━━ DOCUMENT SECTION ━━

Paolo Polidori (4 January 1778 - 23 April 1847) was an Italian cardinal of the Catholic Church.

==Biography==
Paolo Polidori was born in Iesi, Marche; where he studied at the seminary of Perugia.

He was ordained as a priest in 1800 and became vicar general of Viterbo and later of the suburbicarian diocese of Ostia. During the French occupation of Rome, he was arrested and exiled from the city until 1814. He continued his career in the Roman Curia as Secretary of the Congregation of the Council. He was appointed Secretary of the papal conclaves of 1829 and 1830-1831.

━━━
━━ SUPPLIED INFORMATION ━━

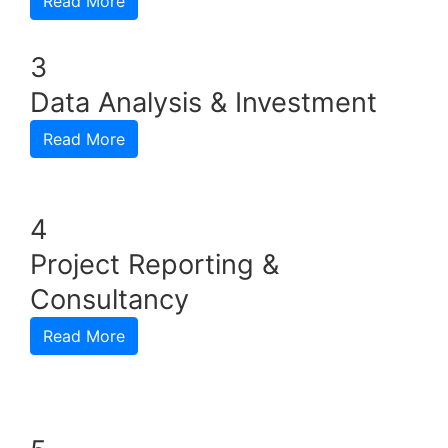
Read More
3
Data Analysis & Investment
Read More
4
Project Reporting &
Consultancy
Read More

━━━

== REQUIRED WORK ==
1. In the Polidori biography, can you rewrite the passage between "Paolo Polidori (4" and "seminary of Perugia.", inclusive, substituting "prelate" for "cardinal"?
2. According to the Polidori biography, until what year was Polidori exiled from Rome during the French occupation?
3. Can you pick up the Polidori biography after its last sentence and write what comes next?

== ANSWER SET ==
1.
Paolo Polidori (4 January 1778 - 23 April 1847) was an Italian prelate of the Catholic Church.

==Biography==
Paolo Polidori was born in Iesi, Marche; where he studied at the seminary of Perugia.

2. 1814

3.
Polidori was made cardinal priest of Sant'Eusebio in the consistory of 23 June 1834 by Pope Gregory XVI. He was made Prefect of the Congregation of the Regular Discipline on 21 November 1834. He opted for the title of Santa Prassede on 12 July 1841 after the suppression of the Sant'Eusebio title in 1839. He was then appointed Prefect of the Congregation of the Council on 15 September 1841 and held that post until his death.

Polidori was named titular archbishop of Tarsus on 22 January 1844 and received his episcopal consecration on 11 February. He participated in the papal conclave of 1846.

Polidori died on 23 April 1847 in Rome and was buried in the church of Sant'Ignazio in accordance with his will.